Metal-Bands rocken im Keller

Der Verein „Rock Haßfurt“ veranstaltet nach dem erfolgreichen Sommerfestival „Rock am Hafen“ im vorigen Jahr nun ein weiteres Musikereignis.


Am Samstag, 18. April, geht ab 19 Uhr der „Rock im Keller“ über die Bühne. Und die steht im Elsenkeller (Hauptstraße 15).
Vier Livebands aus der Region und aus Nürnberg erweisen sich die Ehre. Bekannte Klassiker und ausgewählte
Songs aus mehreren Jahrzehnten setzt die Formation „E-coustic“ auf ihre eigene Weise um.
Die Band aus dem Raum Schweinfurt hat die herzzerreißende Bon-Jovi-Ballade ebenso im Repertoire wie das energiegeladene Gotthard-Stück.

Die fünfköpfige Band „Hell's Garden“ aus Schweinfurt haut mit herzhaftem Modern Heavy Metal und Hardrock richtig auf den Putz.
Frontsänger Michael Knaup, Gitarrist Thomas Karch, Keyboarder Andreas Räth,
Bassist Steffen Hering und Schlagzeuger Michael Bendel schreiben ausschließlich eigene und deutsche Texte.
Die Allstar-Band „Morbid Sky“ aus Nürnberg vereint den Elan einer dynamischen Newcomer-Band mit erfahrenen Musikern,
die technisch und kompositorisch
mit allen Wassern gewaschen sind. „Morbid Sky“ überzeugt durch einen bulligen Sound mit ausgearbeiteten Arrangements,
widerstandsfähiges Riffing und einprägsame Melodien. Michael Gräf (Schlagzeug), Dani Gräf (Bass, Gesang, Saxofon) und Frank Hertel (Gitarre, Gesang)
haben das Musikprojekt „Shyboys“ vor zwei Jahren gegründet und kommen nicht zum ersten Mal in die Kreisstadt.
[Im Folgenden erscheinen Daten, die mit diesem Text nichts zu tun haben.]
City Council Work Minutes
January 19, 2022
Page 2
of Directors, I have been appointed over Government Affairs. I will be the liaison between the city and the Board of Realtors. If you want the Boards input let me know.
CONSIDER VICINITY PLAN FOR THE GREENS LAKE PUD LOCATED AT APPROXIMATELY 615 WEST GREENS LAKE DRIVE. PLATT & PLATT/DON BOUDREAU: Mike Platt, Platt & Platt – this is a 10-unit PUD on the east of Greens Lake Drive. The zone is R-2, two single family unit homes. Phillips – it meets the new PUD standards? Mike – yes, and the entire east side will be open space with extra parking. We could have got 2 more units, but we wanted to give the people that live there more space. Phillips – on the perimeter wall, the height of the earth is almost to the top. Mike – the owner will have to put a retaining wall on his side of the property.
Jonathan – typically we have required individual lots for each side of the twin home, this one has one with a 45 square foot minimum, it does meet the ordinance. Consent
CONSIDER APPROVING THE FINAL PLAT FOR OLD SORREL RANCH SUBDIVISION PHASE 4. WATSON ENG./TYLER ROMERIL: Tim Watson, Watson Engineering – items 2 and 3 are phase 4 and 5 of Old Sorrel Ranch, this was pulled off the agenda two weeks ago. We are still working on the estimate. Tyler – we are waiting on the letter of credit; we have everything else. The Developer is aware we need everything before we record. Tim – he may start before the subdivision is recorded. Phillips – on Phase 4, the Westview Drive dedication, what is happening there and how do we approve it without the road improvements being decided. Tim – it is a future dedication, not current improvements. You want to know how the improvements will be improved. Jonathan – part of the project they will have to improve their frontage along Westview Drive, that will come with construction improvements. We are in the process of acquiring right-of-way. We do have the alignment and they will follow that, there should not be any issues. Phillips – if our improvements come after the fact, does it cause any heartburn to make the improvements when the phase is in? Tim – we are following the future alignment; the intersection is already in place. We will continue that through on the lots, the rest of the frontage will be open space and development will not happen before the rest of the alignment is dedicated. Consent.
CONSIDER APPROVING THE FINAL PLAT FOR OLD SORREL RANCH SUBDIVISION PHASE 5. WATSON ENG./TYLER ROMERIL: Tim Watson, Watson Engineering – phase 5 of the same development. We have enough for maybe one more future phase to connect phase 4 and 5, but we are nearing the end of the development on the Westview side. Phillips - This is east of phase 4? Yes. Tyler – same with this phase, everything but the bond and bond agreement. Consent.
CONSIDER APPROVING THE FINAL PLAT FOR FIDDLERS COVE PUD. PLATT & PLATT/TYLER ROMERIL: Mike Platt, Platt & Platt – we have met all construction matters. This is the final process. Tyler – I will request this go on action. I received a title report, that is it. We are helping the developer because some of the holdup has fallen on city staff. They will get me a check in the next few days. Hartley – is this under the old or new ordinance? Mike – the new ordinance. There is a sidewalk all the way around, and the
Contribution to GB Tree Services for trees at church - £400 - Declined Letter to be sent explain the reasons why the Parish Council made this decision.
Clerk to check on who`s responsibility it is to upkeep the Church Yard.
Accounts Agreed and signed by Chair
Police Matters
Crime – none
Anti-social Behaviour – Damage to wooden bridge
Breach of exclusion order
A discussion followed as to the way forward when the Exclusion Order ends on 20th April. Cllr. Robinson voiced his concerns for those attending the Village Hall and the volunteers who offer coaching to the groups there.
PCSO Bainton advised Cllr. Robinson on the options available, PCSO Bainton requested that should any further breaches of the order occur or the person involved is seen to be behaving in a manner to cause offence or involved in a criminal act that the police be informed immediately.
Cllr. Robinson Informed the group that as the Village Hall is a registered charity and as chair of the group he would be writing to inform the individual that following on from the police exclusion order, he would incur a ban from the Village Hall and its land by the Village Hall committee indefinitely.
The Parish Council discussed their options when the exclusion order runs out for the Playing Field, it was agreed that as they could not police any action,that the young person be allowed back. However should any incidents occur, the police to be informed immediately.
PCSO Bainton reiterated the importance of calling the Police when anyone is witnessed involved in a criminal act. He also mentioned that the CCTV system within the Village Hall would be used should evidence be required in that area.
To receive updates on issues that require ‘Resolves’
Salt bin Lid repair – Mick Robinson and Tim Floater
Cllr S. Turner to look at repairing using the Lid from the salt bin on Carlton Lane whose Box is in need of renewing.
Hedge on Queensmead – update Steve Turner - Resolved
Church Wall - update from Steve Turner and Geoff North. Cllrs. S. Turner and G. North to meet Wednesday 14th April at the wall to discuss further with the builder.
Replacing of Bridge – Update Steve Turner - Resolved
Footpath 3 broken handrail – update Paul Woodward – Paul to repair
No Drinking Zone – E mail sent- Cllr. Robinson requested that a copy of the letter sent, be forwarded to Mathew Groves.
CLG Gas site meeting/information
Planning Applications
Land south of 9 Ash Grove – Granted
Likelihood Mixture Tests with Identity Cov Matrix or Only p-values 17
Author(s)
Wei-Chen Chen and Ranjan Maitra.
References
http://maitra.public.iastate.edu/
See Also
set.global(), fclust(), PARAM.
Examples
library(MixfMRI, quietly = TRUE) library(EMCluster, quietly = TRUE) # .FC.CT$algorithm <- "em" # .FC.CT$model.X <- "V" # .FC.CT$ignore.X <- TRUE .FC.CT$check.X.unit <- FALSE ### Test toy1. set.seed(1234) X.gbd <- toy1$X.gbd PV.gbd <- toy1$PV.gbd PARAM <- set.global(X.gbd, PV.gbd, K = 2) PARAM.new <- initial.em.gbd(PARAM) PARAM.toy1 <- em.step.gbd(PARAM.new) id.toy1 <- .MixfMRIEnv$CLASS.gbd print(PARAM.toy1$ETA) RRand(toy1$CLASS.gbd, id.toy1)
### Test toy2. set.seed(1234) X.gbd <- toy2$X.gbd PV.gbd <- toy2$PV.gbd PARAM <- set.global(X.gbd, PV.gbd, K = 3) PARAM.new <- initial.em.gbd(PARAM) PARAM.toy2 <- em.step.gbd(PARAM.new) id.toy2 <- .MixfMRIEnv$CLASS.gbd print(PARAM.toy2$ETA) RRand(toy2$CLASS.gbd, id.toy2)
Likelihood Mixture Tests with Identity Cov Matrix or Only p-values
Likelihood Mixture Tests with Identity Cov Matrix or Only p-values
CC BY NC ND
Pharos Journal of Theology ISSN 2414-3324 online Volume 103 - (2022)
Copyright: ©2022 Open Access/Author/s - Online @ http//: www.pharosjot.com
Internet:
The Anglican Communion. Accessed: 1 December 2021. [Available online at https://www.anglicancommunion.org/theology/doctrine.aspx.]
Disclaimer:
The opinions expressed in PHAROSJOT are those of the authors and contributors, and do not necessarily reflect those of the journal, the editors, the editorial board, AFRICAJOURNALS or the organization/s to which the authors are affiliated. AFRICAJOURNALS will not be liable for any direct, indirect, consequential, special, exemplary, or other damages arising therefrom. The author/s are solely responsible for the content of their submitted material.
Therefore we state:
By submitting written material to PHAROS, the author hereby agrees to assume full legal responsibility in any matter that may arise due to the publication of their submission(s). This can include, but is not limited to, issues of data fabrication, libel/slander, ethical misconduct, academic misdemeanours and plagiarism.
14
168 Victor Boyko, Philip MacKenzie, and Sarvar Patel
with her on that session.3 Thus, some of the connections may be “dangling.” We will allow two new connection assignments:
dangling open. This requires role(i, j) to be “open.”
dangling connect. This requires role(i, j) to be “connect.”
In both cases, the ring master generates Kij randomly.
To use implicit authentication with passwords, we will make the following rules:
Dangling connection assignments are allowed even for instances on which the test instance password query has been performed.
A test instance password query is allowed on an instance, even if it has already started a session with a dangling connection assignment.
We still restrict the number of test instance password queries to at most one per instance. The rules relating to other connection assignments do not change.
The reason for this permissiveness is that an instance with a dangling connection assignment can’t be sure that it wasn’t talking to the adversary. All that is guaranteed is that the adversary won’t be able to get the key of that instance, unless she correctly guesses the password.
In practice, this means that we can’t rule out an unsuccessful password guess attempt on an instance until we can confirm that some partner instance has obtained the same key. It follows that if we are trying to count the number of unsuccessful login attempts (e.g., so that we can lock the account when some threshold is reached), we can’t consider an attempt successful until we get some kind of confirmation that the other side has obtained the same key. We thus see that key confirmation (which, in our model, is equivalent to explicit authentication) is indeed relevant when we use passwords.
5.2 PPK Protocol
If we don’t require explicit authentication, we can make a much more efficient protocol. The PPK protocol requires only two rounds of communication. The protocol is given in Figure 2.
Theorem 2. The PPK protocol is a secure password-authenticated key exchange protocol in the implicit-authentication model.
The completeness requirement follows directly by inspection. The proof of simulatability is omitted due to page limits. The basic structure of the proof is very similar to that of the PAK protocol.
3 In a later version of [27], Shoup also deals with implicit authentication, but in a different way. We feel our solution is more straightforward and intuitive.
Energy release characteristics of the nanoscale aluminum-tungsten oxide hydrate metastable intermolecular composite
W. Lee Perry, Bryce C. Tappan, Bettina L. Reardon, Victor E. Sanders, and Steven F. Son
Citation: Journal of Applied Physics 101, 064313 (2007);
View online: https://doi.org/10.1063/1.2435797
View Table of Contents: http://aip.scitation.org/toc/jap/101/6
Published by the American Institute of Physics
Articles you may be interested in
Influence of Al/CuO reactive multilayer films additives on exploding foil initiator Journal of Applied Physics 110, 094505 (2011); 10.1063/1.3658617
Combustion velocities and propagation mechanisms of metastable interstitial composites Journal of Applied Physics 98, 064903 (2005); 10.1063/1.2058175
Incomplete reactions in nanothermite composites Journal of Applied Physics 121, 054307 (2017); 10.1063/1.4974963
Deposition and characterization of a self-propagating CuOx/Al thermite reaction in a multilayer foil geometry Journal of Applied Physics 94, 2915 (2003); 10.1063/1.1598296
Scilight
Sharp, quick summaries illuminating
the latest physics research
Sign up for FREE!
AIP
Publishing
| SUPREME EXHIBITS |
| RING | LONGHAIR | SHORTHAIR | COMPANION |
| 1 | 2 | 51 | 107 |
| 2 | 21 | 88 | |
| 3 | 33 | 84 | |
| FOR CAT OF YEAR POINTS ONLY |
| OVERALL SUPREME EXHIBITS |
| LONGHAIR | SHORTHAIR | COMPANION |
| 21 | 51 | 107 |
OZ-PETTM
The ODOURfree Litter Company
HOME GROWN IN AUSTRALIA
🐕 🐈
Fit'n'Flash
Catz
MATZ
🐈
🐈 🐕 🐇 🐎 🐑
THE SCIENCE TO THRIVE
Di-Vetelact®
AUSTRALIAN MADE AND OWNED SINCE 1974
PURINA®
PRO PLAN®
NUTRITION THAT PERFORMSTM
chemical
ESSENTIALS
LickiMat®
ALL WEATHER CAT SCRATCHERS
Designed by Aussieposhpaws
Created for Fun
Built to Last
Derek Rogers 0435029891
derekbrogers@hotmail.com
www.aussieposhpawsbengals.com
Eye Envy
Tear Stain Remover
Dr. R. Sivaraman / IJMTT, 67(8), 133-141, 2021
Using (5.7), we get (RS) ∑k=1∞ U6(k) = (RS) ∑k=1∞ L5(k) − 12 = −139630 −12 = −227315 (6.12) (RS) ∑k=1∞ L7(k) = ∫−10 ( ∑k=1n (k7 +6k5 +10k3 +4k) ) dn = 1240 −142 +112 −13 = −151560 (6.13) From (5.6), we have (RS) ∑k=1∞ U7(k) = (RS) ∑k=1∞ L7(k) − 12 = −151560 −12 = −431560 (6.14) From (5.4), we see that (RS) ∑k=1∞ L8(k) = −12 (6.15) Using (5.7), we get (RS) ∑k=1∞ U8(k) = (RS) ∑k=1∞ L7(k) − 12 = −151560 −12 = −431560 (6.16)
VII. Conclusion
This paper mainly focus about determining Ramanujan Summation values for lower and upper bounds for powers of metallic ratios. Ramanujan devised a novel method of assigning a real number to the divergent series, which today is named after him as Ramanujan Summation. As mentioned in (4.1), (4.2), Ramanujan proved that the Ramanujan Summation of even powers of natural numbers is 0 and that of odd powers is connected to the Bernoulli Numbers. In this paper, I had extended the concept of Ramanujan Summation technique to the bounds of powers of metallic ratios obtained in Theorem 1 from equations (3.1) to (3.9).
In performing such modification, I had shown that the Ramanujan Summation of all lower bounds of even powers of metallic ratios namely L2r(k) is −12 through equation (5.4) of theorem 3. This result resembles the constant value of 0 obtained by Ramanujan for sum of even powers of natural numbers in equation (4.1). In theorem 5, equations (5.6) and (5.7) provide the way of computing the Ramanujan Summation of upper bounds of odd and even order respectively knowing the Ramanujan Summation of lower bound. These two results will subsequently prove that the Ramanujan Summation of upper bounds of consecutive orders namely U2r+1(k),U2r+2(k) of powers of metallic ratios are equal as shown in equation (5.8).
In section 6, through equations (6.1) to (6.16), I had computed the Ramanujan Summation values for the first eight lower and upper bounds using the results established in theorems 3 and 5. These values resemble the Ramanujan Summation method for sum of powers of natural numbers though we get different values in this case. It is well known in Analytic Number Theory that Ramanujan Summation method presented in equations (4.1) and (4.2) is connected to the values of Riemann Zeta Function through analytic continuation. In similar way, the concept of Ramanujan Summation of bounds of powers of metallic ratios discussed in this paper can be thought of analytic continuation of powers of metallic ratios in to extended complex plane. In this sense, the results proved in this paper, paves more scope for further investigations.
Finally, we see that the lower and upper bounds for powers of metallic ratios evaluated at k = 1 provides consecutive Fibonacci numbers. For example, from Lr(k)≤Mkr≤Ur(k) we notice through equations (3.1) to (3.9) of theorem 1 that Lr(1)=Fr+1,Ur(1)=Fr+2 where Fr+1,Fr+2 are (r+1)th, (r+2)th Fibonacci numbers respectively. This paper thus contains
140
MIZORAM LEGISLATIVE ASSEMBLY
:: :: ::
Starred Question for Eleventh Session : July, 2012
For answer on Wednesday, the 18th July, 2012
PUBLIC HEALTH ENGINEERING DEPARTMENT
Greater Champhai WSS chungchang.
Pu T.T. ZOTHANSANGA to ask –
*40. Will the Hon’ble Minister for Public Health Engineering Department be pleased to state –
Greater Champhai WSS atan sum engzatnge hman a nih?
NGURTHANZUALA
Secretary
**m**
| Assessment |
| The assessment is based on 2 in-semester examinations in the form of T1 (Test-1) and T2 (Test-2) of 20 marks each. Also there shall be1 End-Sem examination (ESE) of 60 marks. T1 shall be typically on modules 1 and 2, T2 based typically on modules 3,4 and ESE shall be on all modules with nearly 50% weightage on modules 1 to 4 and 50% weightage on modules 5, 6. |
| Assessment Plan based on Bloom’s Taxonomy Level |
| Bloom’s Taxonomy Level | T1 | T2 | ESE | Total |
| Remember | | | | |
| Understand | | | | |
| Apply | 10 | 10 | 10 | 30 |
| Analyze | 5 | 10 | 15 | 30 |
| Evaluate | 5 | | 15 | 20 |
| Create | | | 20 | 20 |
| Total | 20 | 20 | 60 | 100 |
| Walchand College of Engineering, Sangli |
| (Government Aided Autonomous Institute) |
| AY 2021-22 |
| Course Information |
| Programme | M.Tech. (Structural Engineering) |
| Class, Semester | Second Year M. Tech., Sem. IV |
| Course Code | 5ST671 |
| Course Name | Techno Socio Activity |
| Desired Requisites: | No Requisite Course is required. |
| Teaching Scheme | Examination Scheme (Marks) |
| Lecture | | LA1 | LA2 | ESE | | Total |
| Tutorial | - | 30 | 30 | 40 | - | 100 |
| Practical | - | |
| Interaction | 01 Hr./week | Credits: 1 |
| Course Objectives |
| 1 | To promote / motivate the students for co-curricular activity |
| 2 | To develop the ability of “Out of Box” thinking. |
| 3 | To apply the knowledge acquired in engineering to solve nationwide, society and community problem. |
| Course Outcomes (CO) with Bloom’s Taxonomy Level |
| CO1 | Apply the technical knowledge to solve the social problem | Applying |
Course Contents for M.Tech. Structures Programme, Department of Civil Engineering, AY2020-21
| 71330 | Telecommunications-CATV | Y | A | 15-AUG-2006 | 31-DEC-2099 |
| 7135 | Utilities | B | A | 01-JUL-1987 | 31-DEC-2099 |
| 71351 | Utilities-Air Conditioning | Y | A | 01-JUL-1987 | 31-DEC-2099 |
Mit selbst komponierten Songs überschreiten die Untersteinbacher ganz bewusst Genregrenzen.
Neben den Elementen aus Hardrock, Heavy Metal und Blues ist erklingt auch Funk.
Mittlerweile hat sich die Band um Anna Hertel (Geige) und Michael Kratzer (Gitarre, Gesang) vergrößert.
Karten für das Konzert gibt es an der Abendkasse. Zur Einstimmung auf den Rockabend gibt es in der Zeit von 10 bis 19 Uhr einen Musikflohmarkt.
Neben E-Gitarren und weiteren Musikinstrumenten wird auch Zubehör wie Boxen und Verstärker und CDs angeboten.
​Wer beim Flohmarkt verkaufen möchte, kann sich unter der E-Mail-Adresse flohmarkt@rockhassfurt.de anmelden.

 

Rock am Hafen: Haßfurt tobt

Bei dem Open-Air-Festival war richtig viel geboten. Zahlreiche Bands aus der Region, aber auch solche mit internationalem Ruf, ließen es am Mainufer krachen.

David Reece von der Band Ez Livin beim Festival "Rock am Hafen" in Haßfurt. Fotos: René Ruprecht

Das Open-Air-Festival "Rock am Hafen" in Hassfurt hat zum Auftakt das Versprechen eingehalten: "Wir wollten rocken, und wir haben mehr als gerockt. Wir haben mit den Helfern, mit den Bands und vor allem mit dem Publikum ein fränkisches, kleines und individuelles Wacken erschaffen", sagte einer der Veranstalter, Thomas Barthelmeß. "Für Haßfurt ist es einfach gigantisch, einfache der Brecher die coole und friedliche Party", resümierte er. Barthelmeß hat mit Marco Feustel das Festival auf die Beine gestellt.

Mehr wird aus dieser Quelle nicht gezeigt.